:: Texto proporcionado ::
Del trueque ancestral al comercio moderno: los tianguis como herencia viva de México

Desde tiempos prehispánicos, el intercambio ha sido una pieza clave para la supervivencia humana. En Mesoamérica, el trueque era la forma más extendida de comercio y se realizaba en espacios comunitarios especializados: los tianguis. Este término proviene del náhuatl tianquiz(tli), que significa “mercado”.

En el corazón del antiguo México, los tianguis no solo eran centros de compra y venta, sino también lugares donde las personas se reunían para socializar y mantenerse informadas. En estas plazas se gestionaban intercambios cotidianos de productos esenciales, desde alimentos hasta herramientas, y se utilizaban tanto el trueque como objetos aceptados como moneda, como semillas de cacao, mantas e incluso hachas de cobre.

El mercado de Tlatelolco, en específico, destacó por su magnitud y sofisticación. Considerado el mercado más grande y avanzado del mundo mesoamericano, era el escenario de una actividad comercial y cultural sobresaliente. Documentos de Hernán Cortés y Bernal Díaz del Castillo describen una plaza tan grande que superaba en tamaño a la ciudad española de Salamanca y repleta de una multitud imposible de abarcar de un solo vistazo.

:: Objetivo del ejercicio ::
¿Cómo quedaría, en forma de lista breve y con sus datos principales, el párrafo del texto sobre los tianguis que comienza con «En el corazón del antiguo México»?

:: Material extraído ::

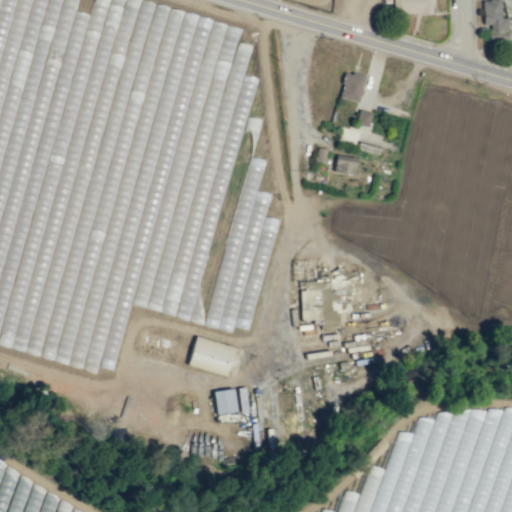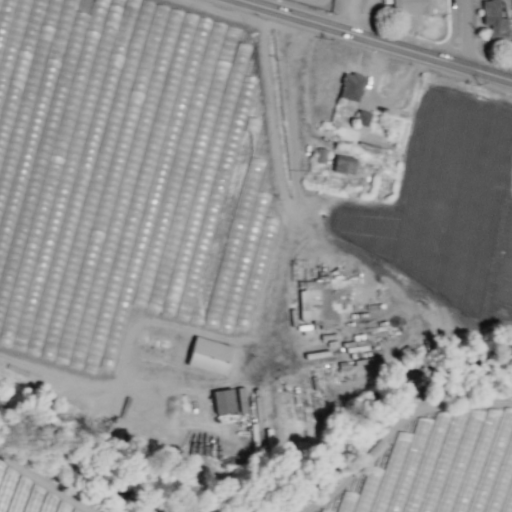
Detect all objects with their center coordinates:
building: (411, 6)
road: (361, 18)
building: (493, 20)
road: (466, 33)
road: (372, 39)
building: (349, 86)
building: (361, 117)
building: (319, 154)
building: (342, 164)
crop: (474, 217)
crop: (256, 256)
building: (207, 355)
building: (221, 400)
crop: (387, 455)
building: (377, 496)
* * *
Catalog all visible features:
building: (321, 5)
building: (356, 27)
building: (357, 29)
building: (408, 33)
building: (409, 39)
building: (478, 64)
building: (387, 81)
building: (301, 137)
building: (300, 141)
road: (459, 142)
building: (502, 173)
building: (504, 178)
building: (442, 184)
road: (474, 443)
--
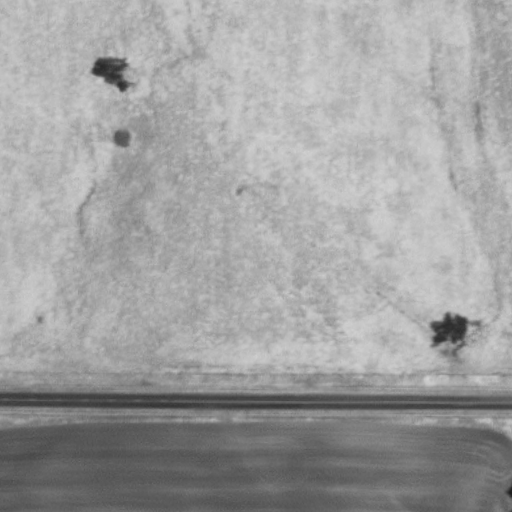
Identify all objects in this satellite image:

:: Solución del ejercicio ::
- En el antiguo México, los tianguis eran centros de compra y venta.
- También eran lugares para socializar y mantenerse informado.
- Allí se intercambiaban a diario productos esenciales, desde alimentos hasta herramientas.
- Se usaba el trueque y también objetos aceptados como moneda: semillas de cacao, mantas y hachas de cobre.